Among the records, which lines include "международных"? List them.

┌──

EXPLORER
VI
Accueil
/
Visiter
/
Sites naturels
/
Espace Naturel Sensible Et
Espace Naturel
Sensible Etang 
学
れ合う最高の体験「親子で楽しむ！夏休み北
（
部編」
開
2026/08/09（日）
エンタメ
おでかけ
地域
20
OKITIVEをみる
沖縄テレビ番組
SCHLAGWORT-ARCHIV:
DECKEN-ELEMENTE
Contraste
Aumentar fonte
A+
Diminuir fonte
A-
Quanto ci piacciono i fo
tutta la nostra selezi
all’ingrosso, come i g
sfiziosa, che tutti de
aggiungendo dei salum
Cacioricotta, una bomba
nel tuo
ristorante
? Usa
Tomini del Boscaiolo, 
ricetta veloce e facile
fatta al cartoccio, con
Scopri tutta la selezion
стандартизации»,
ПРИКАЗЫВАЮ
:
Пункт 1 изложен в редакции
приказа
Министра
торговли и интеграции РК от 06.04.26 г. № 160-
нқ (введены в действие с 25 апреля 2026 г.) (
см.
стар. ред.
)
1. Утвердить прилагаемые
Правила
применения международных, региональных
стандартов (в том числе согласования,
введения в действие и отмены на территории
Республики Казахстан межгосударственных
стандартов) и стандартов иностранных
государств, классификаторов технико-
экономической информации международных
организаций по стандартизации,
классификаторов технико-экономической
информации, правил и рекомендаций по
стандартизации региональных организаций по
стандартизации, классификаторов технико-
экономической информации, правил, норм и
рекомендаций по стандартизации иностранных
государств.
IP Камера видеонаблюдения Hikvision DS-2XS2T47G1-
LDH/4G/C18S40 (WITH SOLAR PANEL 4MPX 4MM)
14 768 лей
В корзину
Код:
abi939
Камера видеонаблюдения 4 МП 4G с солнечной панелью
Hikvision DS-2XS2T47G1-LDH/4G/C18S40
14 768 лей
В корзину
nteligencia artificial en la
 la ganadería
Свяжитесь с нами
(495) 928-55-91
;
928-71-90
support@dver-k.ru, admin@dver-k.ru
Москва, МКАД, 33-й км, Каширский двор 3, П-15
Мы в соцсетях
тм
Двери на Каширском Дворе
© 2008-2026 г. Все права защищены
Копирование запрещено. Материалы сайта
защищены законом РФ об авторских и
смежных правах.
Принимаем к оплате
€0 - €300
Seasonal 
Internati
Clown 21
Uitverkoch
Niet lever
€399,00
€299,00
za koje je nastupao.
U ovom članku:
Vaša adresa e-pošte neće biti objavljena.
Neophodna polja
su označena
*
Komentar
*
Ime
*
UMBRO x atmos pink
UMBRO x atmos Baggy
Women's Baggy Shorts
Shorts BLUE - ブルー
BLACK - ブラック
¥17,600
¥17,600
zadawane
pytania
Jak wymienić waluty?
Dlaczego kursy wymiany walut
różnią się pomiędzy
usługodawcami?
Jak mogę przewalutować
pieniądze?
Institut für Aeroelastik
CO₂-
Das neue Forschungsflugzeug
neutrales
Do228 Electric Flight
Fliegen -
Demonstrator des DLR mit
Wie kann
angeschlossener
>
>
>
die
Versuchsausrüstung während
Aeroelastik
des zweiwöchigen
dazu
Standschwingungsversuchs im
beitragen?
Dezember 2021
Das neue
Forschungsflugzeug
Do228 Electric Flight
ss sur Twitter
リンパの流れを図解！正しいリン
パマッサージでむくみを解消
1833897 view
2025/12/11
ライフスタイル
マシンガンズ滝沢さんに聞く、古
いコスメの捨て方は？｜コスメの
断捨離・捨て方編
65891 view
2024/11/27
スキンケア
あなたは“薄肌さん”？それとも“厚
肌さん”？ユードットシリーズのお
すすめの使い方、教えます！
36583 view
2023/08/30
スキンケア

└──

Solved problem –
применения международных, региональных
экономической информации международных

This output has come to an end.